Alexis Lepoutre : Le film est assez simple. Il se décompose en trois parties. La première est une baisse du marché relative dans les mois de septembre-octobre. On avait fait un plan à -25 et un plan à -40 %. Le plan à -40, on n'y croyait pas trop quand même. En septembre-octobre, l'activité s'est maintenue mais, en novembre, la prise de commandes s'est arrêtée brutalement. Les chantiers ont commencé à moins se raconter d'histoires et nous ont dit : "Non seulement c'est une baisse d'activité mais, dans certains cas, on va rapatrier la sous-traitance. En gros, nous, on ne veut pas licencier, donc on va commencer à occuper nos gars en faisant des bouts de bois". Beaucoup de chantiers avaient un pied dedans, un pied dehors. On répondait à un besoin de rationalisation de leur production, mais ils détenaient encore les savoir-faire. Ça n'a pas été simple à gérer car, selon les cas, ils n'ont pas tout rapatrié et en plus de la perte d'activité, ça nous a demandé de gros efforts de réorganisation.


VV : Comment vous êtes-vous adaptés ?

AP : Dans le cadre de notre plan à -25, on avait déjà pris la décision de se séparer de l'intérim et des CDD. On était passé de 120-130 à 90 salariés, uniquement en CDI, avec quelques mesures de chômage technique. Mais, en novembre, la situation s'est tendue et on a eu deux gros impayés de sociétés en redressement. Le 10 décembre, on ne pouvait plus faire face. Moi, je vends des heures de travail, rien que des heures de travail. A partir du moment où je n'ai pas de boulot, je suis coincé.

VV : Vous avez demandé des aides, à la FIN par exemple ?

AP : Les aides, c'est bien, mais les circuits sont très longs et puis, vous savez, on ne prête jamais aux gens en mauvaise santé...


VV : Et en termes de chiffre d'affaires, comment la crise se traduit-elle pour vous ?

AP : L'an dernier, on a clôturé le 31 août 2008 avec 10 millions d'euros de chiffre d'affaires. Si en 2009, on finit à 4,5 millions, ça sera bien...


VV : Vous continuez à croire à un redémarrage de la filière au printemps ?

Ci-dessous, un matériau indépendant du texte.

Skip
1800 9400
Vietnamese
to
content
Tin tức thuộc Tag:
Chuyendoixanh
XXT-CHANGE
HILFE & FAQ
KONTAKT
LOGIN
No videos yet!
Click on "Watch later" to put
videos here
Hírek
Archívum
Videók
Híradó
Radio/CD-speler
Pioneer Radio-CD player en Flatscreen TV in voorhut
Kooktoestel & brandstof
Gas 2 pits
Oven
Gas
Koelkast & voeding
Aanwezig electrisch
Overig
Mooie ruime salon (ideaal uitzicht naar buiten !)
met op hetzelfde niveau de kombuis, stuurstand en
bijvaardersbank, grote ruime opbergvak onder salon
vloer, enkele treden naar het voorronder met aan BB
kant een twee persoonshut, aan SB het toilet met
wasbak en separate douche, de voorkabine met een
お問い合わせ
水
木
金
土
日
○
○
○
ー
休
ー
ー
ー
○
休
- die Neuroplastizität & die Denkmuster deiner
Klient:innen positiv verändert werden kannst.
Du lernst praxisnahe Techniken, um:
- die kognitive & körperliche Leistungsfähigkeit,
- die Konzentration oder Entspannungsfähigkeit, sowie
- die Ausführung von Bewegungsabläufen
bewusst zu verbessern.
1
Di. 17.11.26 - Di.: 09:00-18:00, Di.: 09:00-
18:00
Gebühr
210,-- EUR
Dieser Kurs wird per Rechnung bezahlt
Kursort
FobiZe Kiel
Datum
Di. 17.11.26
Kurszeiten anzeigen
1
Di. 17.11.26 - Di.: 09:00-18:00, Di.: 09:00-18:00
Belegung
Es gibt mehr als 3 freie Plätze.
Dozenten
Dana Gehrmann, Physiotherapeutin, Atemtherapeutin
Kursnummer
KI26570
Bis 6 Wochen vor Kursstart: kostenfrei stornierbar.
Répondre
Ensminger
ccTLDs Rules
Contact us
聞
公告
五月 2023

AP : Non, je crois qu'il faut être réaliste, le marché ne va pas redémarrer comme ça. Il n'y a pas de grande annonce dans les mois à venir qui permette au marché de redémarrer. On est dans une crise de confiance. Je ne vois aucun cadre aujourd'hui s'engager sur un crédit-bail de 7 ans pour renouveler son bateau. Les primo-accédants, ils ont la location ; ceux qui ont un bateau d'occasion, ils vont attendre.
Je ne crois pas que le bateau redémarrera avant les Salons de septembre. Aujourd'hui, il faut durer car, lorsque ça redémarrera, notre stratégie de sous-traitant sera en phase avec le marché. Avant que les chantiers recommencent à se mettre du personnel sur le dos, ils regarderont de près la sous-traitance. Il faudra être là quand le marché va rebondir.


VV : Navi Line peut-elle redémarrer ?

AP : On a entériné un plan de licenciement de 45 personnes. On reste 45 ce qui est en adéquation avec le niveau d'activité actuel, et on peut rebondir. On a gardé les forces vives en terme de bureau d'étude, de commercial, on a sauvegardé un maximum de savoir-faire pour redémarrer. On a toujours eu une politique de centrage sur le nautisme pour se créer un nom, un réflexe. Cet objectif-là est atteint. On peut se permettre aujourd'hui de faire une diversification (ferroviaire, agencement...) sans compromettre notre position. Je ne vais pas cracher dans la soupe, mais les chantiers ont inondé le marché. Ça fait longtemps que je suis dans la plaisance. J'ai vu la moyenne de détention des bateaux passer de sept à trois ans. Aujourd'hui, un bateau de trois ans est considéré comme un vieux bateau. Dans le monde de la location, c'est pareil. Est-ce qu'aujourd'hui, on ne va pas revenir à une situation où les gens vont recommencer à conserver leur bateau plus longtemps ? Je crois que oui. Cette crise va modifier radicalement notre manière de penser le bateau.